En az kırk- elli yıllık, gerçekleştirmeyi beceremediğim bir düşümü gerçekleşmiş olarak görmek gerçekten mutluluktu.
Kurtuluş savaşımız sonrasında, insanlarımızı değiş tokuş ettiğimizde (mübadele) yapıcılık işlerimizi görecek ustalarımız kalmamıştı. Yapıcılığı öğrenmek zorundaydık.
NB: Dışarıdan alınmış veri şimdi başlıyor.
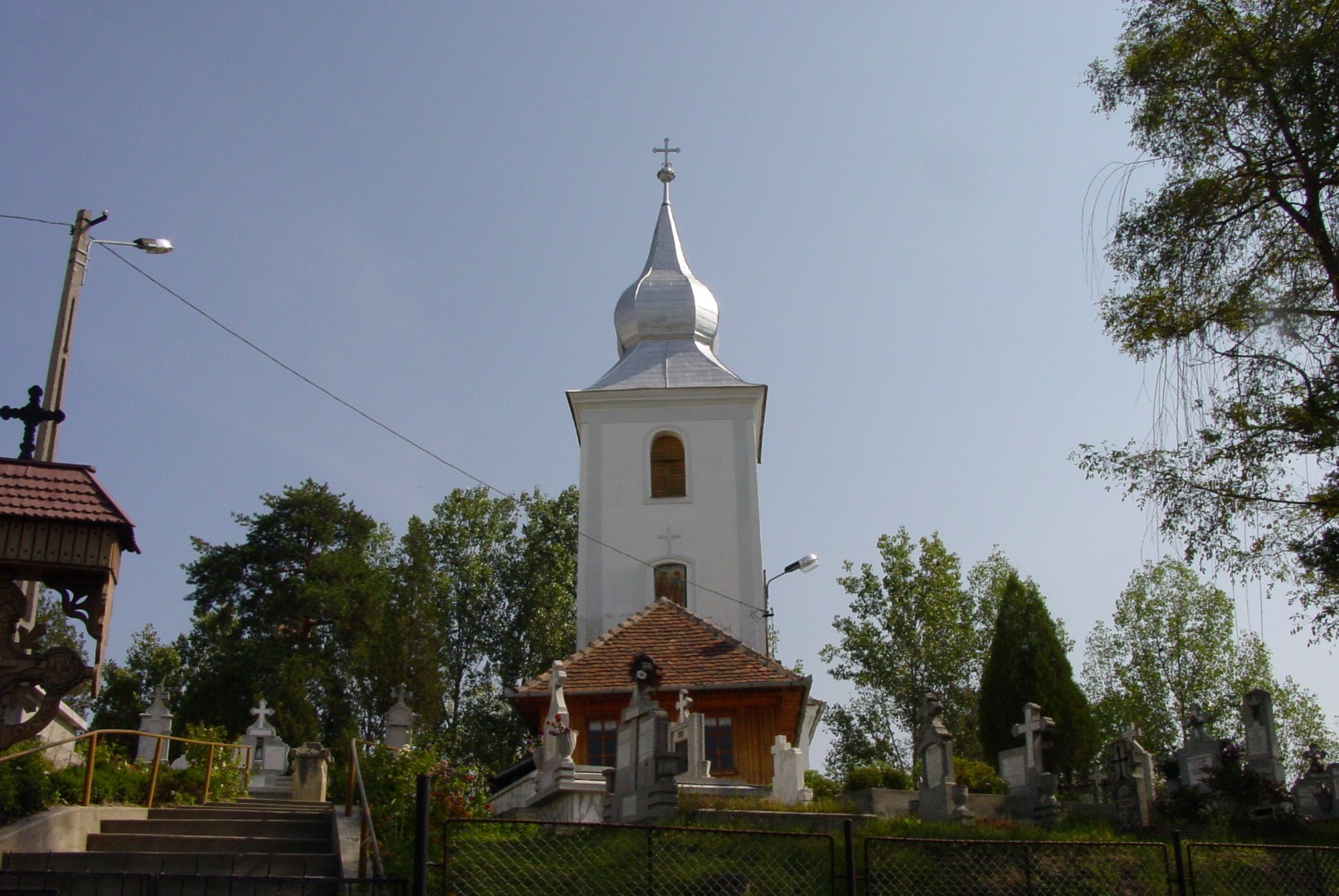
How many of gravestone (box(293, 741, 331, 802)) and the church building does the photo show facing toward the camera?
2

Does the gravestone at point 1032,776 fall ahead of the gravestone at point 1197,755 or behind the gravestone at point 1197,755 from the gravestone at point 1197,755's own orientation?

Bu yüzden önemli yerlerimizin önemli yapıları için ustalar, kalfalar, işçiler getirmek gerekmişti yurtdışından.
Bu kentlerin çevresindeki daha küçük yerleşmelerimizde oturan kişiler de bu yabancı ustalardan yararlanmışlardı. Kentlerimizi çağdaş anlamda tasarlamak da batıdan gelen uzmanlara yaptırılmıştı. Ankara’da olduğu gibi…
Onlar uzmandılar uzman olmasına. Ne var ki, bir yeri tasarlamak, ülkeyi, insanlarını gerçekten tanımadan olamazdı ki…
İşte benim bu kez amacım, kendi insanlarımıza özetin özeti bir konuşmayla Anadolu’muzun en azından oniki bin yıllık geçmişinden söz etmekti.